Tulio Ramos Mancilla

Tulio Ramos Mancilla

Columna: Toma de Posiciones

e-mail: tramosmancilla@hotmail.com

Twitter: @TulioRamosM



La cuestión es de nunca acabar. El repudiable hecho del pasado sábado en Bogotá, en el que se perdieron tres vidas humanas, y que dejó la incomprensible sensación de que Colombia todavía vive en estado de guerra, da para pensar en si un país que establece niveles de importancia hasta entre sus muertos en verdad merece la paz. Y no digo merecerla en el sentido más estricto de humanidad: desde luego que los colombianos somos seres humanos, tanto como el más pacífico y laborioso de los pueblos lo debe de ser también. Lo digo en el entendido más frío del asunto, es decir, ¿cómo va a acceder a una situación, no de ausencia de guerra, sino de construcción colectiva de paz, una nación que categoriza a la gente en toda circunstancia como si ello fuera de lo más normal?

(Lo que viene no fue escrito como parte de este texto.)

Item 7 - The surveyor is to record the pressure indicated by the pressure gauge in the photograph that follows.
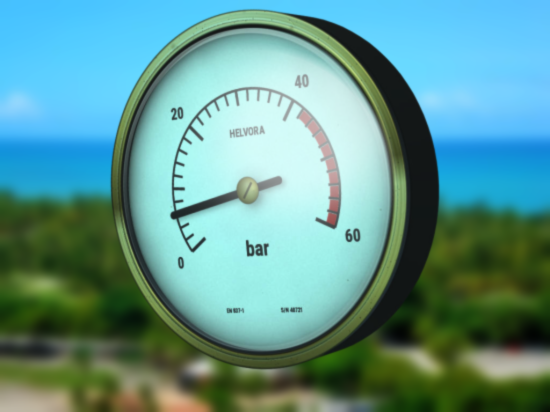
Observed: 6 bar
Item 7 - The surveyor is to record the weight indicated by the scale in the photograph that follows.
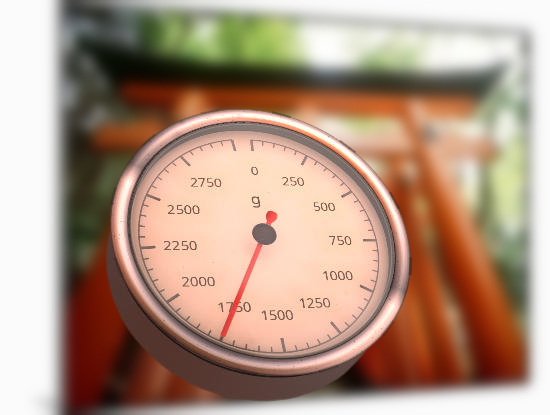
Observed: 1750 g
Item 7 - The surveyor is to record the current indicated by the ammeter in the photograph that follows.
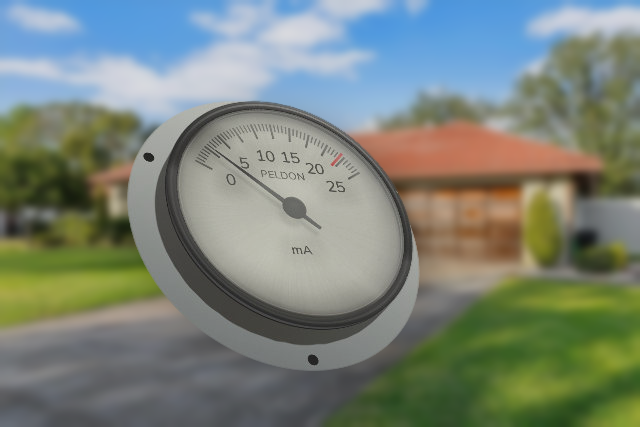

No es normal. Es enfermo y triste. Es absurdo. Pero aquí pasa: aquí unos valen más que otros. Todavía oigo a los informativos sabatinos repitiendo, una y otra vez, el festín noticioso con que tales suelen deleitarse cuando pasan las cosas que venden: “Una francesa y dos colombianas muertas”. O sea, la joven europea asesinada, por el solo hecho de ser lo primero (luego se supo que, además, era voluntaria en el sur de la ciudad, etc.), en el frontispicio de la lamentación general mediática; después, las colombianas, que también eran dignas de dolor, claro, aunque menos, claro. Y, por ningún lado, los demás muertos que el mismo sábado hubo, pero que no aparecieron en los noticieros de televisión porque los mataron, también aquí, en Colombia, solo que en sectores rurales, o en ciudades pequeñas, o intermedias, en sus barriadas que a nadie interesan.

No en el Centro Andino, que, pasado de moda y todo, sigue siendo un símbolo de la opulencia bogotana (y nacional), y que gravita alrededor de una de las zonas económicas de Latinoamérica más fortalecidas por la desigualdad, que es, de por sí, tan común en el subcontinente.  En el mismo sentido, no debe dejar de rescatarse que Le Monde, el periódico francés, hizo alusión principal a su muerta en Bogotá, como si las colombianas fueran apenas el relleno; y que igual reaccionó el vivo de Emmanuel Macron a través de Twitter, para quien parece que no existieron las víctimas locales, sino solo la suya. Ahora bien, ¿alguien puede culpar a estos extranjeros por su indiferencia si ni siquiera aquí, en Colombia, se hace prevalecer la nacionalidad?

Después, el domingo, pasó lo previsible, lo que ha hecho de este pueblo uno del montón: la payasada de ir a encender velas en el poste de luz respectivo, porque así lo hacen los payasos de París y de Londres, y aquí tienen que imitarlos, por supuesto. Como si el sufrimiento pudiera expresarse así. Como si no hubiera maneras menos hipócritas de honrar a la humanidad, en caso de que de eso se trate. De la misma forma que ingleses y franceses podrían evitarse los hechos de los extremistas de Mahoma tan solo si forzaran a sus gobiernos a no intervenir países que tienen sangre en las venas, en Colombia haríamos bien con atacar la violencia terrorista desde sus causas: evitando, por ejemplo, que la igualdad únicamente se concrete en los momentos de unas ridículas ceremonias públicas de alucinados en las que se llora y se hace exhibicionismo, pero en las que nada real pasa más allá de perpetuar, subrepticiamente, la idea de que hay unos colombianos mejores que otros.